*** Opening DATA SUPPLIED ***
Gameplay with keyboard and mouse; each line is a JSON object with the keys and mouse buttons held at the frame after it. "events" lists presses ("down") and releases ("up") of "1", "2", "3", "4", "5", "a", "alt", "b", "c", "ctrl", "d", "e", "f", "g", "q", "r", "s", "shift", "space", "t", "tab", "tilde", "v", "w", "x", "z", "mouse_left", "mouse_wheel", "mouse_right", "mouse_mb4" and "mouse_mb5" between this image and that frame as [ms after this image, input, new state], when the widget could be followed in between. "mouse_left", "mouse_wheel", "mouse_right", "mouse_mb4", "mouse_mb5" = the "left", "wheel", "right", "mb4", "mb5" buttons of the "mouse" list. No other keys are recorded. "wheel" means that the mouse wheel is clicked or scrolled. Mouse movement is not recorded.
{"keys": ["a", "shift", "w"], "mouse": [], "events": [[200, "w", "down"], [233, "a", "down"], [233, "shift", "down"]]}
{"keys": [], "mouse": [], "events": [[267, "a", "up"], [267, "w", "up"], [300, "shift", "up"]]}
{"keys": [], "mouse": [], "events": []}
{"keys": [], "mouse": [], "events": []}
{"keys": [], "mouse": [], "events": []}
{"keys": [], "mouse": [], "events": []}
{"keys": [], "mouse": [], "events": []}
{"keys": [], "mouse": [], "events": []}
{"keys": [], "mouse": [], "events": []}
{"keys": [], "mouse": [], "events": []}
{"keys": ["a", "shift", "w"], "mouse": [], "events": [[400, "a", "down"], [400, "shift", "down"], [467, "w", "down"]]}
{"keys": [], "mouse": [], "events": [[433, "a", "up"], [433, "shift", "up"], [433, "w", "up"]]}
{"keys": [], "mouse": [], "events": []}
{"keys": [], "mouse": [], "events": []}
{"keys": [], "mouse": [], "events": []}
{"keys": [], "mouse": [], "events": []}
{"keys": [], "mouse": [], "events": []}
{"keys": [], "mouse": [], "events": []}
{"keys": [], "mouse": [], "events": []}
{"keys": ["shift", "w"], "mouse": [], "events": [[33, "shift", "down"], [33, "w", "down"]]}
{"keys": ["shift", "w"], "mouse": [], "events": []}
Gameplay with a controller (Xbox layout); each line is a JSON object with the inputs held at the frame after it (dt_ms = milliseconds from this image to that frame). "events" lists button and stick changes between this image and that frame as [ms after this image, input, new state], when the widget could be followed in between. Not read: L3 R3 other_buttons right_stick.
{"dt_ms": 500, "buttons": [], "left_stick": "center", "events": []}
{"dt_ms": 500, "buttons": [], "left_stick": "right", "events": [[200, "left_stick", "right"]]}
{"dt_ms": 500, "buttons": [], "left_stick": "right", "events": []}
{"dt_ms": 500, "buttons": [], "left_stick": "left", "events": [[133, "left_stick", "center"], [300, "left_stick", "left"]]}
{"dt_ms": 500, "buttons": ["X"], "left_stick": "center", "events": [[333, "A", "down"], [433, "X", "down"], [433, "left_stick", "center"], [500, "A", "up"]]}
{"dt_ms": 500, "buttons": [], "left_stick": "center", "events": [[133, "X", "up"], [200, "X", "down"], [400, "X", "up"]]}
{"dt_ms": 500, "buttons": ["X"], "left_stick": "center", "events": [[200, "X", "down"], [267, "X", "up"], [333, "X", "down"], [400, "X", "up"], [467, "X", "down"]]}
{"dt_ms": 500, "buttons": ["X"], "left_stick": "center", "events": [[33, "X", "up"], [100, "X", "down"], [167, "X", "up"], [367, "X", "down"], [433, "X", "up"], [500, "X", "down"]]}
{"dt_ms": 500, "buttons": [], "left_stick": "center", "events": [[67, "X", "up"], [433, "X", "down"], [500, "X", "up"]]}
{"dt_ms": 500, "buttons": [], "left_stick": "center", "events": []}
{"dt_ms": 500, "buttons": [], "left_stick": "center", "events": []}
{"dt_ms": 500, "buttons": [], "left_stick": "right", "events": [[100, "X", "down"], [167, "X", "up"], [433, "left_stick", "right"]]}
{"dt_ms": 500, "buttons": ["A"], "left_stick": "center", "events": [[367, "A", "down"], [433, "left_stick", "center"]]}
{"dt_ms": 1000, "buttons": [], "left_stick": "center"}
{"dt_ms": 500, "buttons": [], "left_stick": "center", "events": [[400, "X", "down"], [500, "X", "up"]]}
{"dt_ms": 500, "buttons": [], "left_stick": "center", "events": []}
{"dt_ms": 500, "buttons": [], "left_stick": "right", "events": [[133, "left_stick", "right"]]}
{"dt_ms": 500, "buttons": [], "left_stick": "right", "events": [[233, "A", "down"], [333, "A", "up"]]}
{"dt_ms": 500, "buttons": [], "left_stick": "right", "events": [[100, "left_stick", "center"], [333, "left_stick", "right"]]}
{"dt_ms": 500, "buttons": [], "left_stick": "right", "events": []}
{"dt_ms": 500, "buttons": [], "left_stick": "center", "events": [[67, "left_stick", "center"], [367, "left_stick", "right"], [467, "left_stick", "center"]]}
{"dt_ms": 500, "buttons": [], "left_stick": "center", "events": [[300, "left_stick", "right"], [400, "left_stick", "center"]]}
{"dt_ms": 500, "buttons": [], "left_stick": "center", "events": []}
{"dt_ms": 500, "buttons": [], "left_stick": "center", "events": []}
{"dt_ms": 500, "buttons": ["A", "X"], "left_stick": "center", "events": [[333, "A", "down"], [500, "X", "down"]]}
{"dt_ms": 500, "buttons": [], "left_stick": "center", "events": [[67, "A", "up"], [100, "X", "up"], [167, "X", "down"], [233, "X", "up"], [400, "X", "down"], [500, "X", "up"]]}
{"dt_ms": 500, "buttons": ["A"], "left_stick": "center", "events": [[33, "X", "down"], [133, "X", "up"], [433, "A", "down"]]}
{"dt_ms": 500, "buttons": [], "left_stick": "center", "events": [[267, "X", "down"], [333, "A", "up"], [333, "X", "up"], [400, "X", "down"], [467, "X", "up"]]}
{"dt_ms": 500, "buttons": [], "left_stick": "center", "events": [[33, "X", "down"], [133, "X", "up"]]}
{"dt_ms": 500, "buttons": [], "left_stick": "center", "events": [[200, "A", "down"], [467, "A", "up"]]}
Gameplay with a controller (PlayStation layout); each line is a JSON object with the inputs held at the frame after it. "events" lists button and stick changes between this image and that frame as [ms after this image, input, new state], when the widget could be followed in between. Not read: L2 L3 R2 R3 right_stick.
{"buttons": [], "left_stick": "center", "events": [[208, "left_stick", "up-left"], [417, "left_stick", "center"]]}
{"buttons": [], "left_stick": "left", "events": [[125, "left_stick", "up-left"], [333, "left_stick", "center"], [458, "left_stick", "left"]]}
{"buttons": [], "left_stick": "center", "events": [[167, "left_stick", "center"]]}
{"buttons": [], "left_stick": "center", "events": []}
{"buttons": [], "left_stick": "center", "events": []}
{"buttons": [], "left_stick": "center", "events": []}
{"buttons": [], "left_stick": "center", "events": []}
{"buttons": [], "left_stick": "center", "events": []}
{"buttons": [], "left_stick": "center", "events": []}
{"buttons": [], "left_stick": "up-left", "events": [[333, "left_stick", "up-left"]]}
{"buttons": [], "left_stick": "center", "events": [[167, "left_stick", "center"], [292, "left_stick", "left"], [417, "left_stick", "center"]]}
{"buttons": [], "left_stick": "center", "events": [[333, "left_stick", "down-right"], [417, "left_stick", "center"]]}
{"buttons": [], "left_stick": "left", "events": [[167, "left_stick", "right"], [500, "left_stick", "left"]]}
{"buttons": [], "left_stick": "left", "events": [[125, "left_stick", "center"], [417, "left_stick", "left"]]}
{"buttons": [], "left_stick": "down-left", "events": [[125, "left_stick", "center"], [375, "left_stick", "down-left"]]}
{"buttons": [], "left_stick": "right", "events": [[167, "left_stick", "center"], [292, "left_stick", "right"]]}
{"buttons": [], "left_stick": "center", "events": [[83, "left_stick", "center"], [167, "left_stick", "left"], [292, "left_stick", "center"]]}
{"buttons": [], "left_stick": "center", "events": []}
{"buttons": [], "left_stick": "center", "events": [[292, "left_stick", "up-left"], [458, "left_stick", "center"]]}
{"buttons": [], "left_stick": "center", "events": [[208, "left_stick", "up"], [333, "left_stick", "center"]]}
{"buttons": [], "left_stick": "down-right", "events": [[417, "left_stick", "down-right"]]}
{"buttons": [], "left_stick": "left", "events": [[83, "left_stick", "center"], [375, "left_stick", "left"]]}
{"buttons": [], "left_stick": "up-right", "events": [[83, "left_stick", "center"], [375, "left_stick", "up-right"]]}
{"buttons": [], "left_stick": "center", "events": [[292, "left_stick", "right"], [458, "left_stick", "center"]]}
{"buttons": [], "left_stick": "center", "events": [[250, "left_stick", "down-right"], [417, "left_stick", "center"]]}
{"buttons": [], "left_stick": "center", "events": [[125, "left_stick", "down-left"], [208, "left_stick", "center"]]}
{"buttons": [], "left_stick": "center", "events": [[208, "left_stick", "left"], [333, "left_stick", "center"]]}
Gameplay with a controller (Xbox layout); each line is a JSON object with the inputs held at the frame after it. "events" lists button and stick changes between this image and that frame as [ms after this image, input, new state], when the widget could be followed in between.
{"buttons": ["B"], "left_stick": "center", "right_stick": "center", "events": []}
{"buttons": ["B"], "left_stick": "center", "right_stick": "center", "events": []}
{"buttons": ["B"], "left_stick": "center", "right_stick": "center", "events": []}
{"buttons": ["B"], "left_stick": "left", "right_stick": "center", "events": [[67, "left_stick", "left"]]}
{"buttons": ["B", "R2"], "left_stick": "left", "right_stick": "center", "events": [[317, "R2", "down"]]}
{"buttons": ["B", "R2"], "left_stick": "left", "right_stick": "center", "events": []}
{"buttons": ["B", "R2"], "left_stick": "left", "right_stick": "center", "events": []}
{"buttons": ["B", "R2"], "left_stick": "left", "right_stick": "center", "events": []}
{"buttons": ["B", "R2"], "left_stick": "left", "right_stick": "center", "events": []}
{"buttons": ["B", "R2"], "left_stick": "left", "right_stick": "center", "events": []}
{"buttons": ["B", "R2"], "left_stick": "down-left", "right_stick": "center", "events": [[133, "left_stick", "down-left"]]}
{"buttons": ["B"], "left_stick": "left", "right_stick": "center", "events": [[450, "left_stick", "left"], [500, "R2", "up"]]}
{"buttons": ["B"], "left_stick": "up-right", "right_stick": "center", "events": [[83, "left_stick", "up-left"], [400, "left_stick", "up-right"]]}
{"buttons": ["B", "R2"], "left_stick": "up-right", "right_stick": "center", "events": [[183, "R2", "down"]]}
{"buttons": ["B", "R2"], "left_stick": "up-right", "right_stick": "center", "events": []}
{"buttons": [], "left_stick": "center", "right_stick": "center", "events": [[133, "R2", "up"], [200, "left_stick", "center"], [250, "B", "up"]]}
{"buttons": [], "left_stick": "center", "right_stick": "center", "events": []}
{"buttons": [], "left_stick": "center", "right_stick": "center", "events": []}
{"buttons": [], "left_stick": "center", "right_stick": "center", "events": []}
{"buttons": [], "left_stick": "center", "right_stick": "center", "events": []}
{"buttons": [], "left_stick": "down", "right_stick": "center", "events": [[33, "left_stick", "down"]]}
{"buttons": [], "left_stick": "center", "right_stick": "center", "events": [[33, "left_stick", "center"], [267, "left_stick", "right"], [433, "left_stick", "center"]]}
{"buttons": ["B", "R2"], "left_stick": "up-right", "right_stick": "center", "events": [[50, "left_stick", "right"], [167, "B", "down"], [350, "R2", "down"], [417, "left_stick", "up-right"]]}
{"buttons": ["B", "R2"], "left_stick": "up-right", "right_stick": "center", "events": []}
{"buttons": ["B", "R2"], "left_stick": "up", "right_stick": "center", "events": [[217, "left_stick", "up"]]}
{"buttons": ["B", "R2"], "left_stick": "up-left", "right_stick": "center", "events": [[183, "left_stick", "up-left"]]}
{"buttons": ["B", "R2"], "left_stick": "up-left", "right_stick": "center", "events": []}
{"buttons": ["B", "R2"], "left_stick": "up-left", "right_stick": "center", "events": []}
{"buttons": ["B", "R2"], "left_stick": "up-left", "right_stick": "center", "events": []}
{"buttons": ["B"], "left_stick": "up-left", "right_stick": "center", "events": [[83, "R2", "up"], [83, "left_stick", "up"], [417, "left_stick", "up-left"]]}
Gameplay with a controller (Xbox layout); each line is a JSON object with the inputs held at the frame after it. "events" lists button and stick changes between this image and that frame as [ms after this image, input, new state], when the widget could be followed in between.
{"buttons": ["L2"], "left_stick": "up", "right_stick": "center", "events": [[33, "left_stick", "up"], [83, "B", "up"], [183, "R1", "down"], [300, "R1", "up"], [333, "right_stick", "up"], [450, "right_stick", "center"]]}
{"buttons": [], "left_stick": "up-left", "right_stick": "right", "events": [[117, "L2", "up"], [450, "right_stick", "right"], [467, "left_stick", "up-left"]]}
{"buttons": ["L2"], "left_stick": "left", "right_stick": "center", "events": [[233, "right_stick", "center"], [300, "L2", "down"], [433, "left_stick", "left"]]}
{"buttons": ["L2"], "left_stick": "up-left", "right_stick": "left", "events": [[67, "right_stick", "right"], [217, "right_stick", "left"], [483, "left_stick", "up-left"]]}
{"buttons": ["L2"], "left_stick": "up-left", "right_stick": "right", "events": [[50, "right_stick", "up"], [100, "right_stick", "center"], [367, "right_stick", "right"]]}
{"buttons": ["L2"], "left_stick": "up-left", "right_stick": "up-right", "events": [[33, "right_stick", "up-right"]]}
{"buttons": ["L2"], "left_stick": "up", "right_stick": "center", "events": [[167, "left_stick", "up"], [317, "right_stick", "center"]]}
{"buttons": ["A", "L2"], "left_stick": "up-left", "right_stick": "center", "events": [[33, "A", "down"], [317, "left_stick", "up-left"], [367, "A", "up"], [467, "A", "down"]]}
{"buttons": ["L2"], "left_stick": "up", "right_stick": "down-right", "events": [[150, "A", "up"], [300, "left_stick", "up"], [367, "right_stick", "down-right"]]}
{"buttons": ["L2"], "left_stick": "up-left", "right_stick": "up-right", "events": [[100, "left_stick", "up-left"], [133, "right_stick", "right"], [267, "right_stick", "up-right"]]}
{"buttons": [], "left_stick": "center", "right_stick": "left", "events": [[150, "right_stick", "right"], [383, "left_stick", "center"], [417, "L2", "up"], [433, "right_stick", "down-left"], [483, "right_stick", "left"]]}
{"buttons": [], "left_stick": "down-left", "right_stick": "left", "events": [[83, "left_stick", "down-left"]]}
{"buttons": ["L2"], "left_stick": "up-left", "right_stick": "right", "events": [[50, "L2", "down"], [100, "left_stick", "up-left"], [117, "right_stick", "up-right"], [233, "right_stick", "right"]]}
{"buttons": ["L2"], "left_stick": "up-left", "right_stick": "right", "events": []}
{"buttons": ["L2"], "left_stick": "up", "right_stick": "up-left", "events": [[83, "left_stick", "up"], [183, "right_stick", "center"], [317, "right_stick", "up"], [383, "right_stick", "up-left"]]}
*** Closing DATA SUPPLIED ***
» **TASK GOAL**:
Please count up the lines in the listing above holding the string "read", and say the number with nothing else.

» **ANSWER FOR THE TASK**:
2